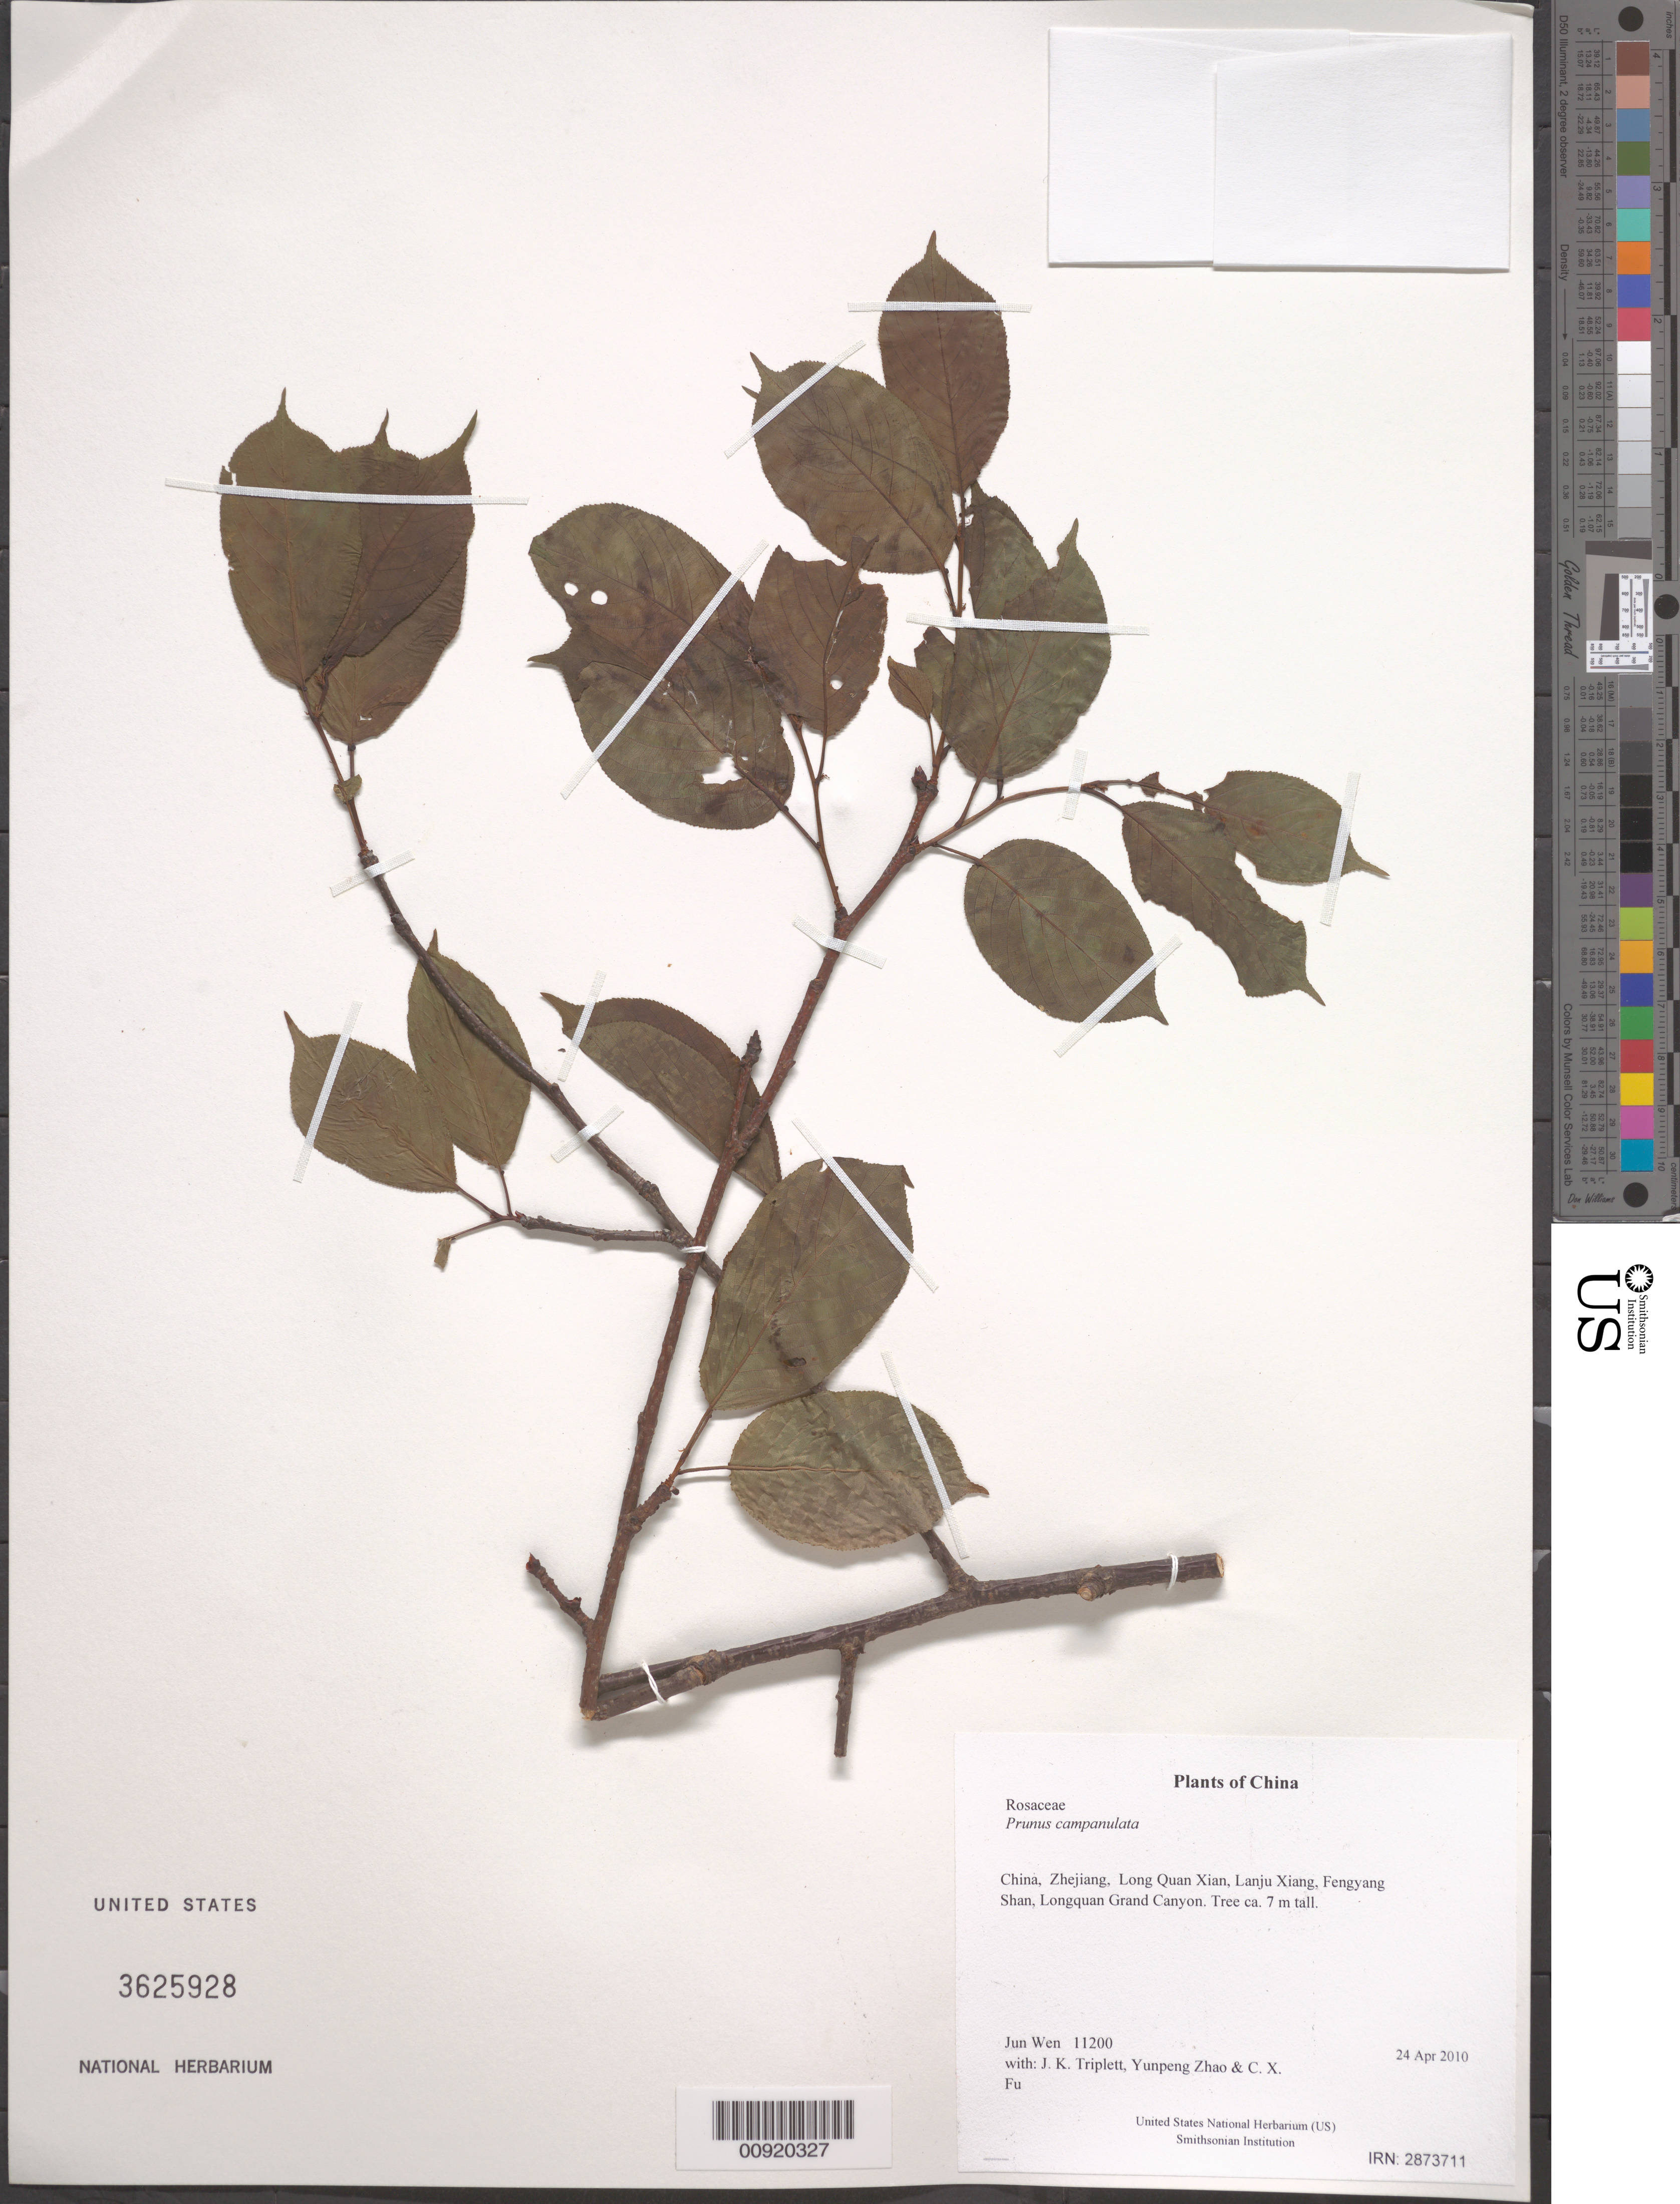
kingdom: Plantae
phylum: Tracheophyta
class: Magnoliopsida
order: Rosales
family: Rosaceae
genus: Prunus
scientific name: Prunus campanulata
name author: Maxim.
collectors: J. Wen, J. K. Triplett, Yunpeng Zhao & C. X. Fu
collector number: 11200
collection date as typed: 24 Apr 2010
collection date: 2010-04-24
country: China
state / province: Zhejiang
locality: Long Quan Xian, Lanju Xiang, Fengyang Shan, Longquan Grand Canyon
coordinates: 27 52.898 N, 119 10.333 E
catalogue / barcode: US 3625928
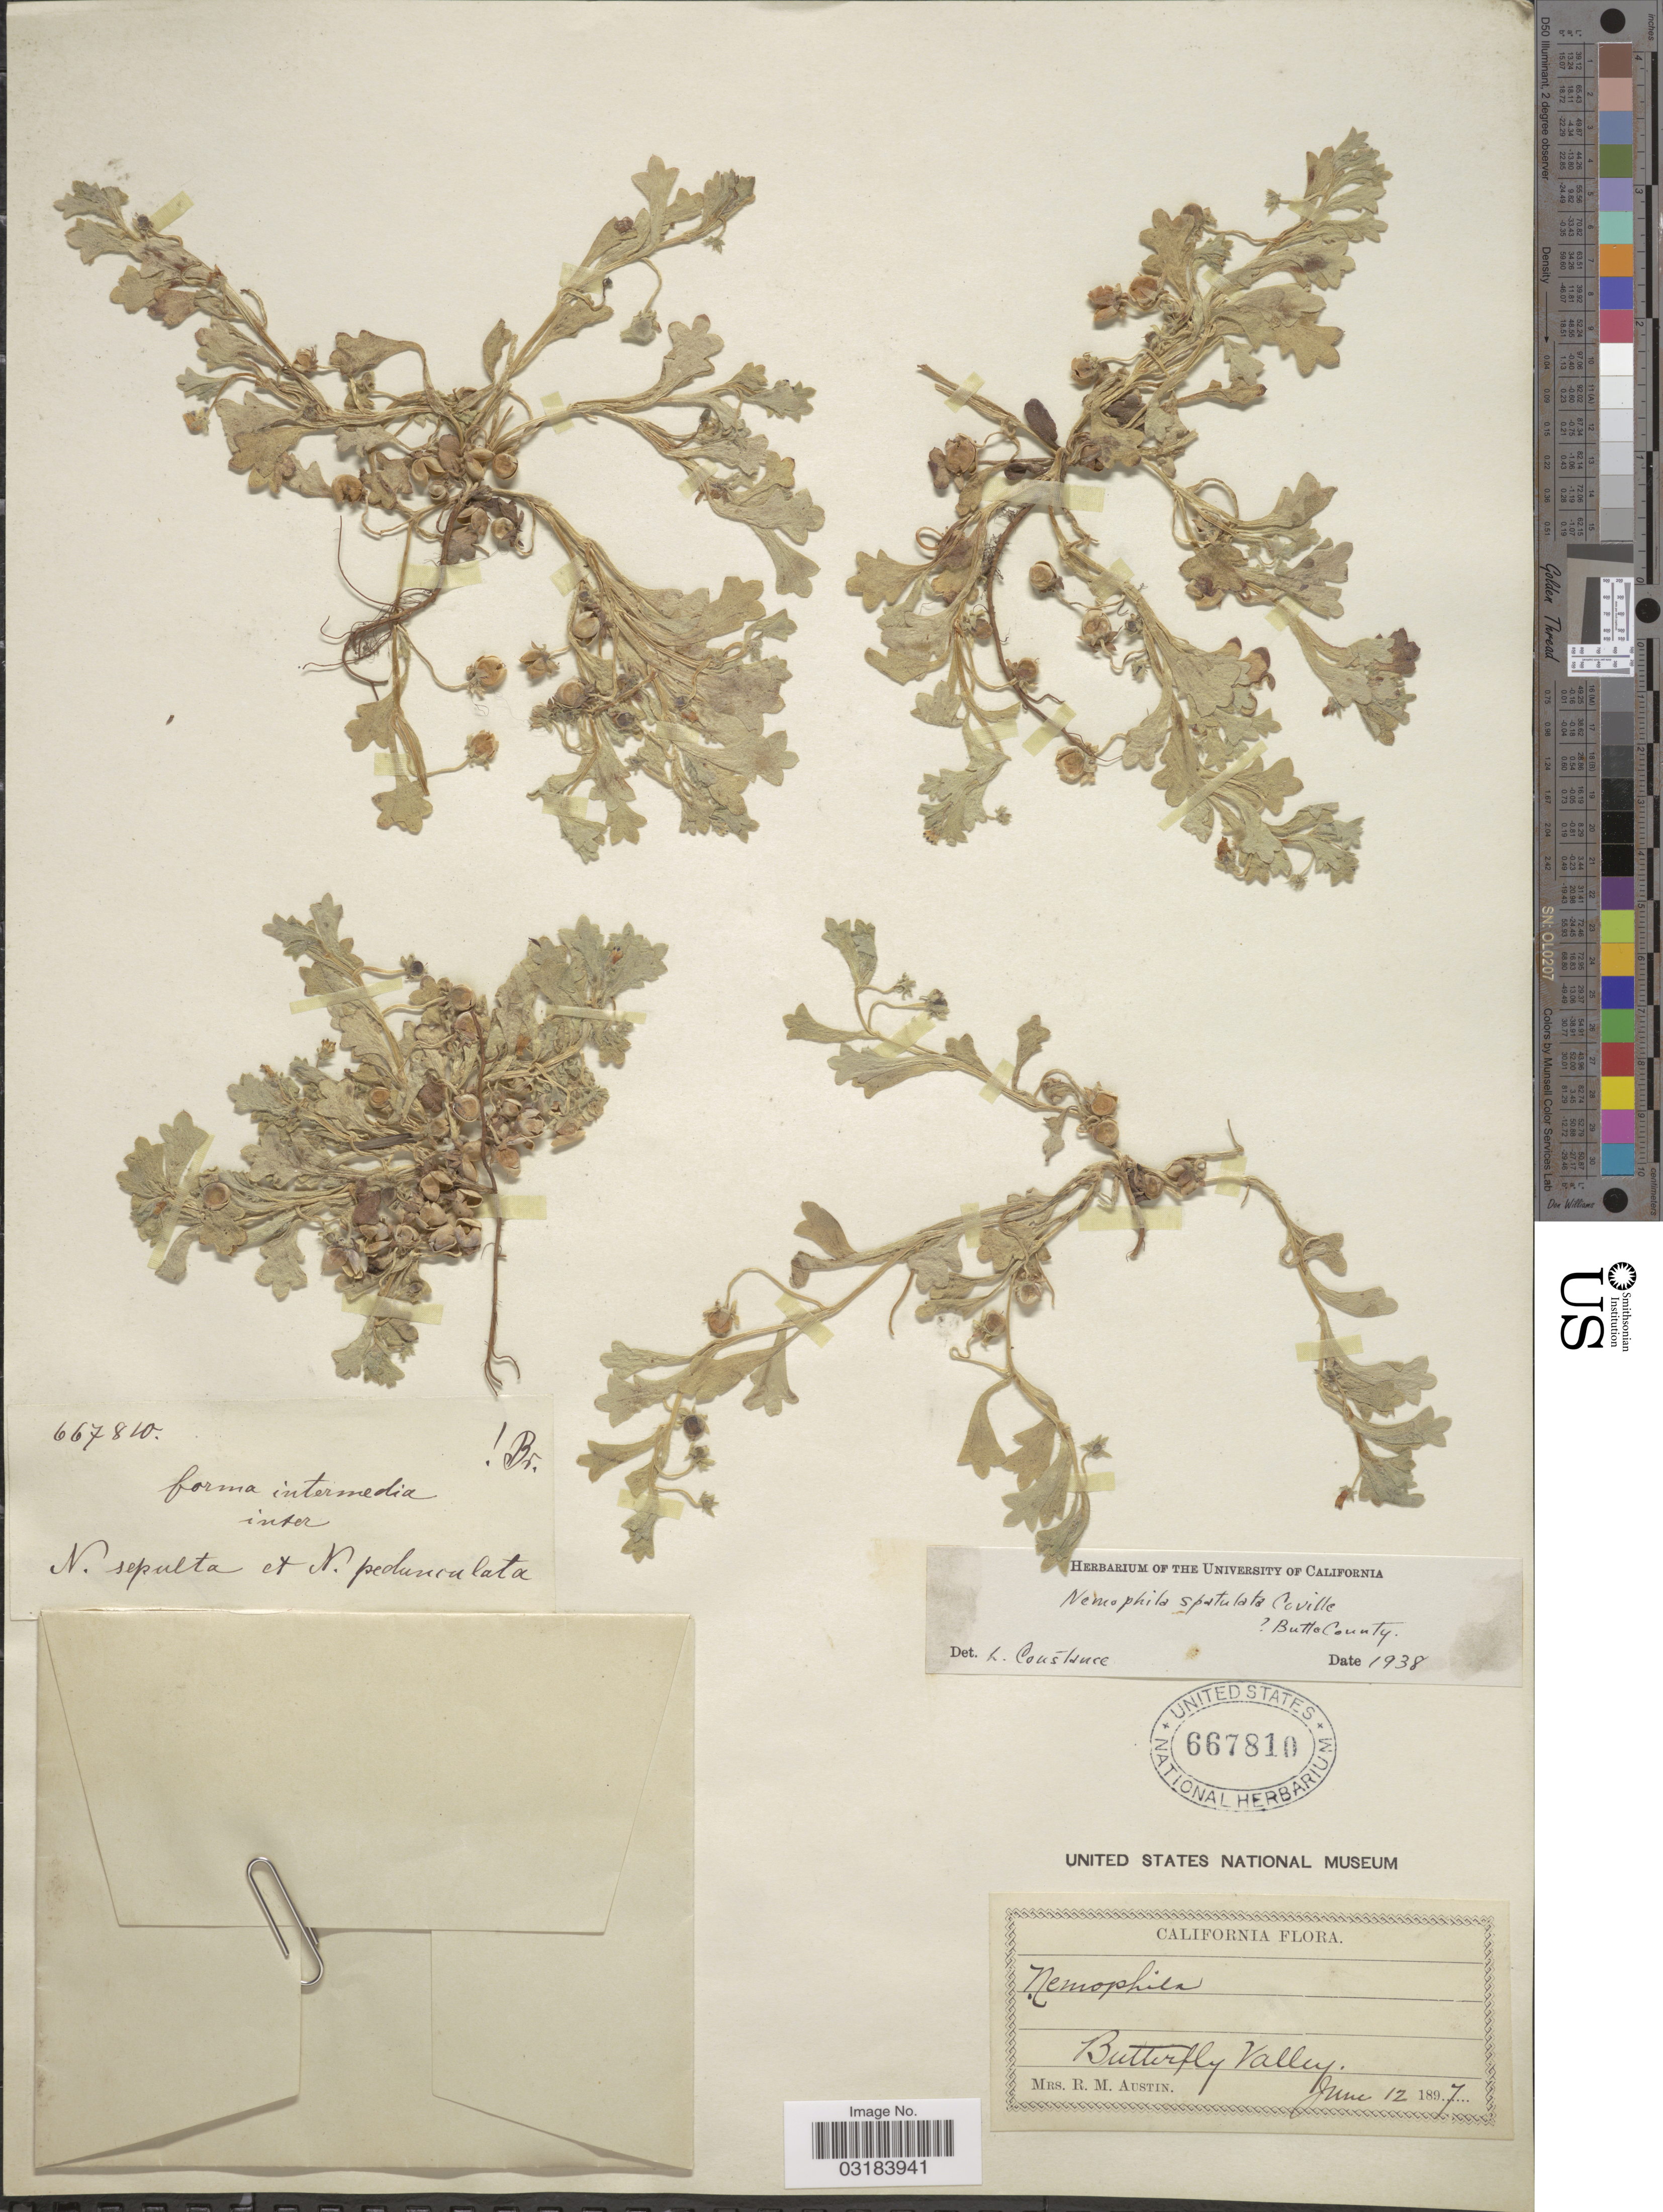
============
◆ **WRITTEN TASK**: Starting with the line containing "genus: Prunus" and going on through the last of the lines, give each line as a row of a Markdown table with the columns "No." and "Line", skipping blank lines and leaving out the pictures.

◆ **FINISHED TASK**:
| No. | Line |
|---|---|
| 1 | genus: Prunus |
| 2 | scientific name: Prunus campanulata |
| 3 | name author: Maxim. |
| 4 | collectors: J. Wen, J. K. Triplett, Yunpeng Zhao & C. X. Fu |
| 5 | collector number: 11200 |
| 6 | collection date as typed: 24 Apr 2010 |
| 7 | collection date: 2010-04-24 |
| 8 | country: China |
| 9 | state / province: Zhejiang |
| 10 | locality: Long Quan Xian, Lanju Xiang, Fengyang Shan, Longquan Grand Canyon |
| 11 | coordinates: 27 52.898 N, 119 10.333 E |
| 12 | catalogue / barcode: US 3625928 |